Le poêle, celui qui trône au milieu du séjour, près de lui un fauteuil confortable, un livre entrouvert, le chat lové sur un coussin, poêle noir, renflé en son devant s’épanouissant en hublot de verre, au repos, paisible, il attend d’être chouchouté, nettoyé par le ramoneur, assuré de très vite retrouver vie, une soirée plus fraîche, une pluie battante, des rafales de vent, la neige, et hop en lui s’engouffrent du petit bois, des bûches de fayard, et hop une allumette, il est heureux de s’enflammer, de jouer avec le feu, de ronronner avec le chat qui l’accompagne en sourdine, douce mélodie, crépitante parfois, avec ses flammes qui s’élèvent hautes, bleuissantes, éblouissantes, qui deviennent braises rougeoyantes, vers lesquelles ses hôtes tendent leurs mains pour les ranimer, leurs pieds qui ont quitté les bottes humides, et lui s’échauffe, les réchauffe, monte en puissance, il les tient dans son cercle de chaleur, toujours égal à lui-même, bienveillant, source de bien-être, de calme, de silence, près de lui, on ne parle pas, on rêve, on écoute sa petite musique, on savoure une infusion, près de lui le temps s’étire, on attise les braises, on ajoute une bûche, on lit parfois, et lui, le poêle, s’amuse en pensant à Pepe Carvalho, ce détective catalan qui allume son feu en brûlant des livres choisis avec soin dans sa bibliothèque, « pour se venger de ce qu’ils lui ont trop peu appris à vivre tout en le coupant trop d’un rapport spontané et enthousiaste avec la réalité. *». Lui, le poêle de fonte noire, il n’est pas un intello, il se nourrit de chênes et de hêtres mais il est fier d’être écolo, de la nouvelle génération, que son énergie soit dite par les hommes à bilan CO2 négatif, que ses propriétaires soient branchés avec des forestiers tout proches qui gèrent intelligemment la forêt, le voilà rassuré, sûr de son utilité, fier de sa vie, de penser que l’homme utilise le bois pour se chauffer depuis des millions d’années et qu’il est partie prenante de cette tradition, l’enchante.
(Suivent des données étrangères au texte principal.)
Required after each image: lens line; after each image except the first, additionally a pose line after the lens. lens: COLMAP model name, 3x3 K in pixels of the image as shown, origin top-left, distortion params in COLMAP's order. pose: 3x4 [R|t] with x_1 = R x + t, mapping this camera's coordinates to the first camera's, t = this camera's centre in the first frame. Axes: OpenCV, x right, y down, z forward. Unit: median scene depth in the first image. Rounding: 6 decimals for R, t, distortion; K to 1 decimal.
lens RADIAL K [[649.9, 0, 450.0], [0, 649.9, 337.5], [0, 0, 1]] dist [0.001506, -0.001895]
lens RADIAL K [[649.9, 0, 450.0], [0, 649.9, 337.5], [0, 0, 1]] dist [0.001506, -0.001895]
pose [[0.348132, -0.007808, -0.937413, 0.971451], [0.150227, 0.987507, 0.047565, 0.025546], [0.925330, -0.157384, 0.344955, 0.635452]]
* Manuel Vasquez Montalban, Les Recettes de Carvalho, 1989, Christian Bourgois éditeur
Je remarquais le ronron du chat et du poêle se mêler à celui de l’écriture et j’ai trouvé dommage que ce ronron envolé soit coupé par un point d’interrogation et un point. Je suis sûre que les ôter n’enlèverait rien à sa chaleur. Merci Christiane !
bien vu, point d’interrogation supprimé, et le ronron s’envole.
vivement que la fraîcheur revienne, que je l’allume ce poêle, compagnon de mes soirées.
belle journée, Cécile
se tenir à côté de lui et se réjouir de l’entendre ronronner comme un long accompagnement inlassable
je suis heureuse que vous ayez senti le plaisir que j’éprouve à l’écouter ronronner – le chat aussi – en lisant, en rêvant.